Viviene dá o mérito à equipa «incrível» que a rodeou a ela e à sua família. «Os meus colegas, os geneticistas, os médicos e os terapeutas permitiram à minha família ser forte, manter-se junta e enfrentar esta síndrome, que eu considerava como um estranho que se estava a intrometer na nossa família e a obrigar-nos a viver segundo as suas leis.» Infelizmente, Elisabeth não teve este apoio. O marido deixou-a pouco depois do diagnóstico e ela teve de lidar com tudo sozinha. Durante três anos, tentou resolver a situação. «Paul era seguido em ambulatório e frequentava a escola duas manhãs por semana. Os outros pais queixavam-se por ele perturbar as outras crianças, não havia qualquer tolerância na escola e no hospital e ele apenas estava a ser mantido ocupado», recorda Elisabeth. Esta mãe de dois filhos decidiu mudar-se e encontrou uma escola maravilhosa em Châtelaillon, onde possuem uma aula integrada na escola para crianças com necessidades especiais (CLIS). Paul foi bem cuidado, envolvido em muitas actividades, fez amigos e adorou cada minuto que lá passou. Mas, no ano passado, entrou na escola secundária. «Andava perdido; ficava na escola apenas duas horas antes de o enviarem de táxi para outro lado onde não fazia nada. Teve duas crises; a escola enviou-o para o hospital psiquiátrico, onde foi drogado e ficou durante alguns dias. Depois, expulsaram-no durante dois dias!», recorda Elisabeth. 

 

Após anos à deriva, sem diagnóstico, Viviane passou anos à deriva sem cuidados. Não existiam aulas de ensino integrado e qualquer criança que repetisse um ano escolar era imediatamente enviada para o Instituto Médico e Educativo (IME). Nos IME, o diagnóstico era mesmo tabu! «Há vinte anos, era sofrimento suficiente ser-nos dito que tínhamos um filho deficiente; porque é que ainda por cima se lhe havia de pôr um nome? E assim os meus filhos ficaram no IME, tratados como todos os outros, e pagámos terapeutas privados.» Viviane e Xavier continuaram a trabalhar a tempo inteiro para conseguir proporcionar os cuidados correctos aos seus filhos. Viviane fazia turnos à noite e Xavier trabalhava durante o dia. Foi necessário muita paciência, planos, organização militar, disciplina, fé e quatro anos até que Sebastien e Antoine entendessem o significado do tempo. «A minha energia é proporcional ao choque de ser uma mãe que transmitiu a síndrome aos seus filhos», afirma Viviane, que desempenha agora a função de presidente da Alliance Maladies Rares.
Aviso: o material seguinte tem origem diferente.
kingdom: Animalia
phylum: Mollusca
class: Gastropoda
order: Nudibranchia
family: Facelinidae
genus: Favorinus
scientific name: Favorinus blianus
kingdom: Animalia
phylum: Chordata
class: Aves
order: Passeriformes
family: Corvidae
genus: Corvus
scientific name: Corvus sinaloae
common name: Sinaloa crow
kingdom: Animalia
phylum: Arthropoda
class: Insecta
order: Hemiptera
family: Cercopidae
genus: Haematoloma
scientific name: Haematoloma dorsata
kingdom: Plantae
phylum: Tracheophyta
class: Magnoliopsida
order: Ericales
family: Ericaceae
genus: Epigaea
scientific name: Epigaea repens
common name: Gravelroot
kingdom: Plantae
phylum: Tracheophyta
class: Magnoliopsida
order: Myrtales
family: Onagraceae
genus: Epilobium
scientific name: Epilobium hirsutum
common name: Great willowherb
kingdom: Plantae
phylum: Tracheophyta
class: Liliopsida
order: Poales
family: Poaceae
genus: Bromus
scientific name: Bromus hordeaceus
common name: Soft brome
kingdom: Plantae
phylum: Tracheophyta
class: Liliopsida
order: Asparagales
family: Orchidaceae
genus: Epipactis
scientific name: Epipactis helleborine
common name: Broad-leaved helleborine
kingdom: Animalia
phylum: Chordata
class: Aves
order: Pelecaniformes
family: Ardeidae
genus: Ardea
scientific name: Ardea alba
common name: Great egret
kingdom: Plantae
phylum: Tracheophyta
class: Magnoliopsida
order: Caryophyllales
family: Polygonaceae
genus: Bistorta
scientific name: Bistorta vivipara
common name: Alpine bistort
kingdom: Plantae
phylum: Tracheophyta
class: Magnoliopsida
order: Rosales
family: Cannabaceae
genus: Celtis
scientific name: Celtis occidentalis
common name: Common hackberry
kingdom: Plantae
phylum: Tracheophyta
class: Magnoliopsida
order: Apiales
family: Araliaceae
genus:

Antoine e Sebastien trabalham ambos em Centros de Trabalho Especial (CTE), onde a antiga criança hiperactiva emprega a sua paixão na solda de precisão!

 

Paul voltou a mudar de escola e está agora num colégio interno, a quatro horas de automóvel de casa. «É difícil estarmos separados. Não consigo mantê-lo em casa porque seria demasiado dispendioso, não posso mudar de casa porque é aqui que tenho o meu emprego, pelo que não tenho escolha», lamenta-se tristemente Elisabeth.

 

*Os nomes foram alterados


Este artigo foi originalmente publicado no número de Junho de 2011 do boletim informativo da EURORDIS.